Die deutsche Industrie hat zum Jahresauftakt ihr Personal aufgestockt. Ende Januar waren in den Betrieben des Verarbeitenden Gewerbes mit mindestens 50 Beschäftigten gut 5,4 Millionen Personen in Lohn und Brot, wie das Statistische Bundesamt am Mittwoch mitteilte. Dies seien 52'000 oder 1,0 Prozent mehr als im Januar 2016.

Zum Dezember gab es einen Mini-Rückgang um 6800 Personen oder 0,1 Prozent. Dies könne mit jahreszeitlichen Schwankungen zusammenhängen, sagte ein Statistiker. Auch in den vergangenen Jahren hatte es zum Jahreswechsel je einen Rückgang von Dezember auf Januar gegeben.

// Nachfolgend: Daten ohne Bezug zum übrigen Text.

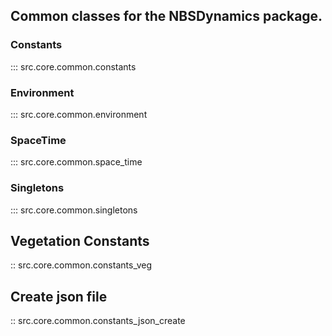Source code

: ## Common classes for the NBSDynamics package.

### Constants
::: src.core.common.constants

### Environment
::: src.core.common.environment

### SpaceTime
::: src.core.common.space_time

### Singletons
::: src.core.common.singletons

## Vegetation Constants
:: src.core.common.constants_veg

## Create json file
:: src.core.common.constants_json_create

Nahrungsmittelhersteller schaffen Jobs

Am stärksten stieg die Beschäftigtenzahl binnen Jahresfrist mit drei Prozent bei den Herstellern von Nahrungs- und Futtermitteln. Überdurchschnittlich fiel auch das Plus bei Produzenten von elektrischen Ausrüstungen mit 2,2 Prozent aus und in der Gummi- und Kunststoffwarenbranche mit 1,7 Prozent.

Einen Rückgang der Beschäftigten gab es nur in der Metallerzeugung und -bearbeitung (– 1,1 Prozent). Die Entgelte für die Beschäftigten im Verarbeitenden Gewerbe lagen insgesamt bei rund 21,9 Milliarden Euro – das sind 3,6 Prozent mehr als vor Jahresfrist.